Like why not spend the coding time actually fixing the issue instead of just annoying people

[–] [email protected] 16 points 1 month ago (1 children)

It's not about a frontend, we have that already in HexReplyBot. It's about removing a parameter tacked on at the end in your YouTube/Instagram/TikTok links.
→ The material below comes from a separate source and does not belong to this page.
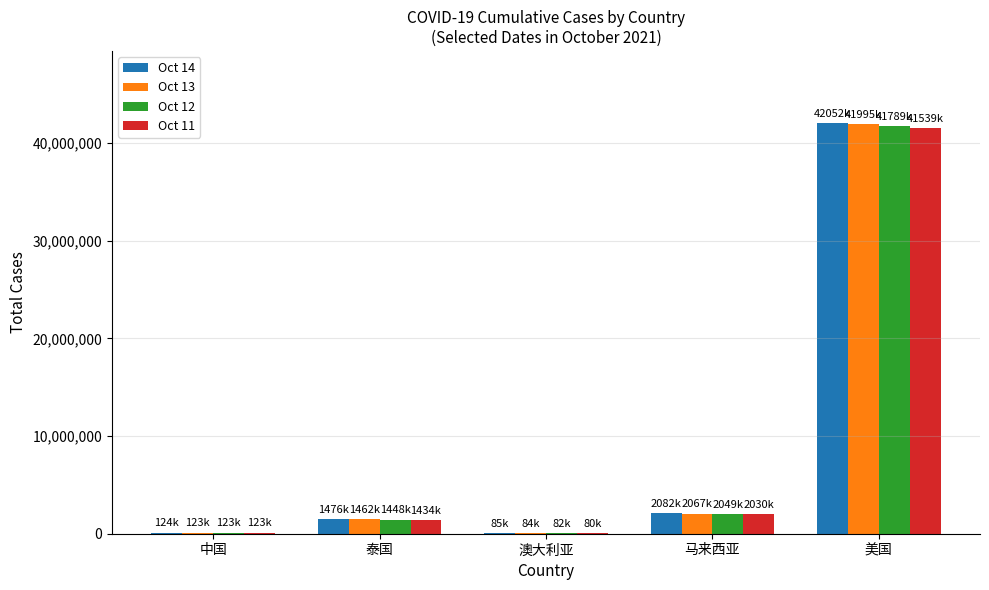

What is the sum of all Oct 13 values?

45734134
[–] [email protected] 3 points 1 month ago* (last edited 1 month ago) (1 children)

It's the same technique. A bot that just replies with 'oh sweaty you should have done something different'

One complains about YouTube or X links and other complains about tracking info in URLs.

It's annoying and instead there should be code in Lemmy that does the URL sanitizing

[–] [email protected] 1 points 1 month ago* (last edited 1 month ago)

I agree with you. Seems like there's an active issue in Lemmy for this, so it'll get implemented eventually. Then it'll take a while for Hexbear to update.

[–] [email protected] 13 points 1 month ago* (last edited 1 month ago)

Sharing the wrong TikTok link can and has doxed users before, and some users have unsafe living situations if they got doxed.

uhhhh excuse me you used a youtube link instead of some dodgy YouTube frontend that will disappear in a year

You fundamentally do not understand what this post is talking about.

[–] [email protected] 12 points 1 month ago

Comrade, operational security is what this post is about, not anticapitalist frontends for media services. TikTok will dox you if you are not careful.